Singapore’s Court of Appeal on 19 May 2025 dismissed the final appeal of S. Iswaran, the city-state’s former Minister for Transport, against his conviction and 12-month prison sentence on five charges of obtaining benefits as a public servant and one charge of obstruction of justice.
The five-judge bench led by Chief Justice Sundaresh Menon affirmed the sentence imposed in October 2024 by the State Courts, in what is the highest-profile corruption case to reach a Singaporean court since the prosecution of national-development minister Teh Cheang Wan in 1986.
The benefits at issue
Iswaran, who served in cabinet from 2006 to 2024 and oversaw the Formula 1 Singapore Grand Prix portfolio for much of that period, was found to have accepted benefits including private jet travel, premium Grand Prix tickets, a £4,000 bottle of whisky, and Premier League and West End theatre tickets from Singaporean businessman Ong Beng Seng and from David Lum, a property developer.
Although the amounts involved were modest by international standards, the case was prosecuted as a near-strict-liability matter under Singapore’s Prevention of Corruption Act.
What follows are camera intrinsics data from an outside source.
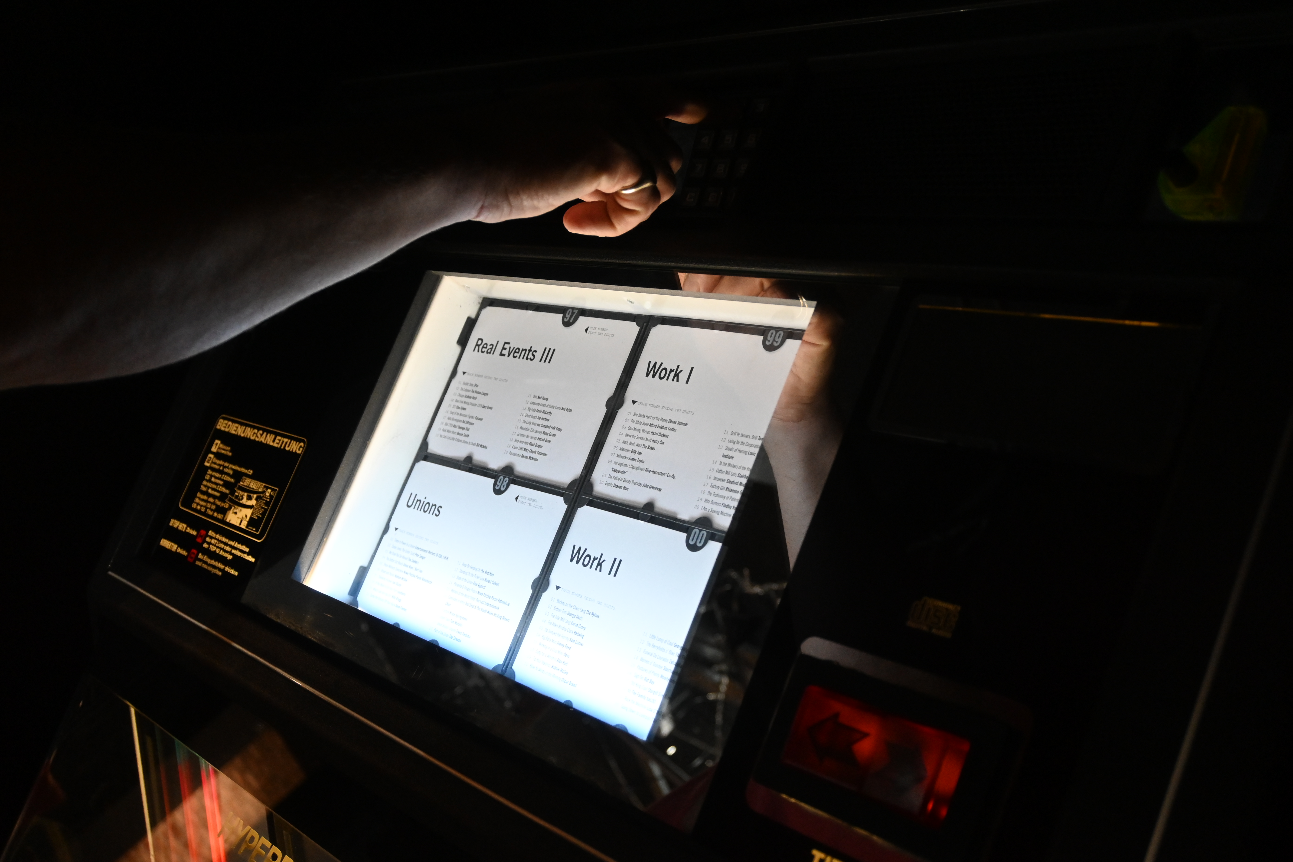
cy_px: 431
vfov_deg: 36.2
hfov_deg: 52.2
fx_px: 1320
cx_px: 646
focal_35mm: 37
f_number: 4.2
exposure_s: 1/40
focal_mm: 24.5
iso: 1600
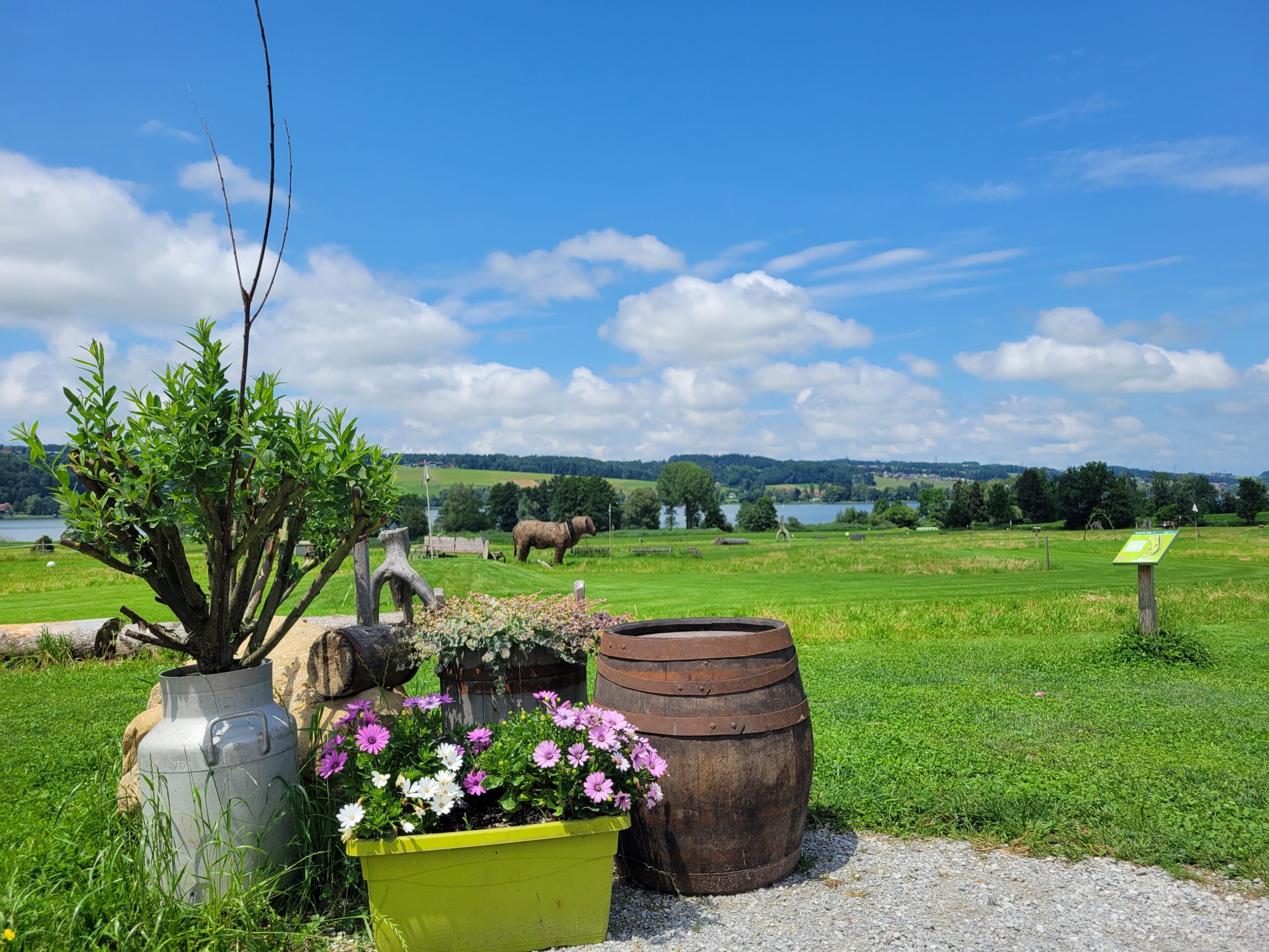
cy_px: 476
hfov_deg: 67.3
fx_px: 953
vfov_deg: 53.1
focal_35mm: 26
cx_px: 634
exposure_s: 1/2929
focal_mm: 5.4
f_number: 1.8
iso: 40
Iswaran ultimately pleaded guilty to the substantive charges after the prosecution amended them down from corruption to the lesser “obtaining as a public servant” offences.
A blow to a national brand
Singapore consistently ranks among the world’s least-corrupt countries on the Transparency International Corruption Perceptions Index, and that reputation is central to its appeal as a regional financial centre. The Iswaran prosecution was therefore as much a signalling exercise as a criminal case: the government repeatedly emphasised that the Corrupt Practices Investigation Bureau had operated without political interference and that no minister was above the law.
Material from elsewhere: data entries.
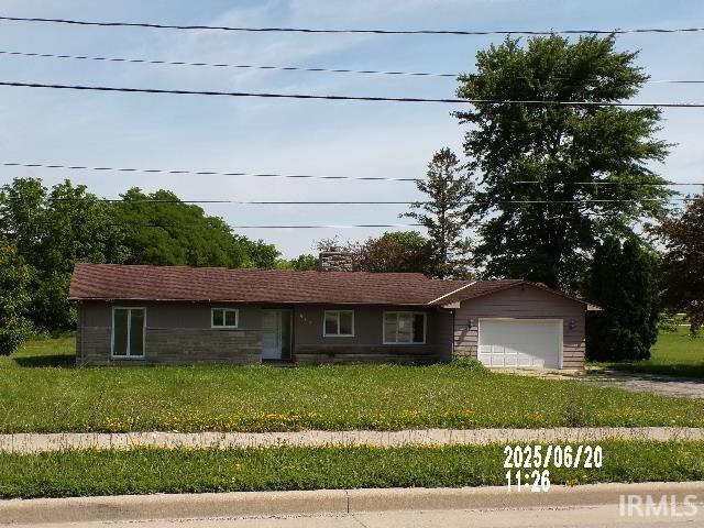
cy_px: 264
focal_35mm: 42
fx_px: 854
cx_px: 352
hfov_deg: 44.8
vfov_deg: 34.3
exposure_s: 1/550
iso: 100
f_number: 5.1
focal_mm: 7.6
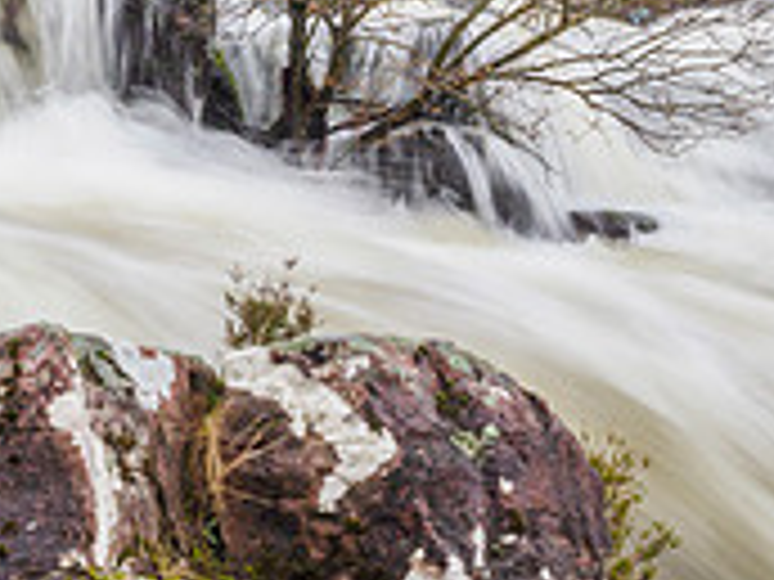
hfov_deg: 7.3
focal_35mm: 270
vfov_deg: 5.5
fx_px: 6037
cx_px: 45
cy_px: 380
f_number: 16
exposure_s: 1/13
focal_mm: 40
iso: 200
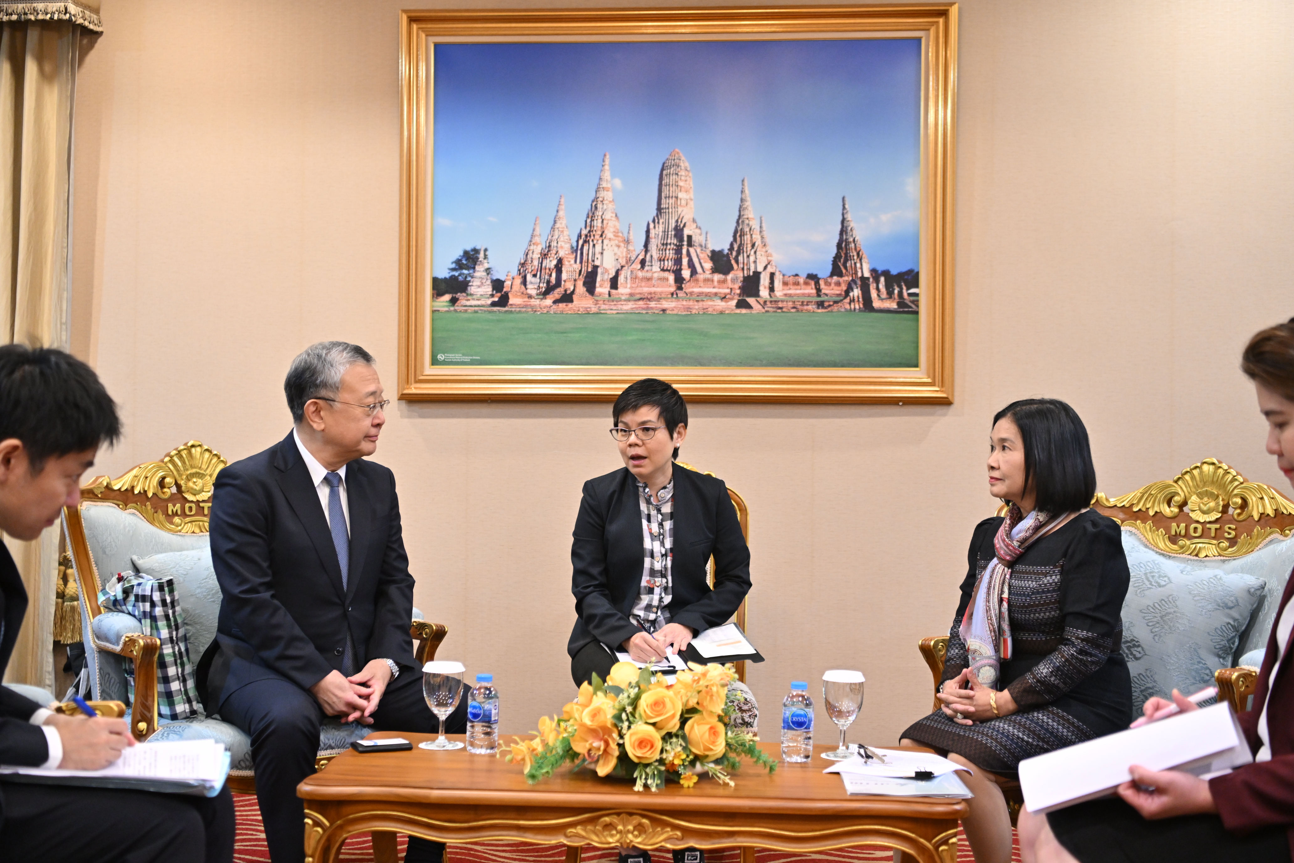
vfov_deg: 29.2
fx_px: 1653
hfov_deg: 42.7
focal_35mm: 46
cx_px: 647
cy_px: 432
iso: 2000
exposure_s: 1/125
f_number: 2.8
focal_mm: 46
The verdict and subsequent sentencing produced unusual public discussion within Singapore. Initial market reaction was muted: the Straits Times Index moved less than 0.3% on the verdict day, suggesting investors viewed the case as evidence of, rather than damage to, the system.
Wider reforms
In the wake of the prosecution, the Prime Minister’s Office tightened ministerial-conduct rules to bar all gifts from individuals or companies that have business with the minister’s portfolio, regardless of value, and required real-time disclosure of all non-state-arranged travel.
Ong Beng Seng faces a separate prosecution; David Lum was acquitted at first instance and the prosecution did not appeal.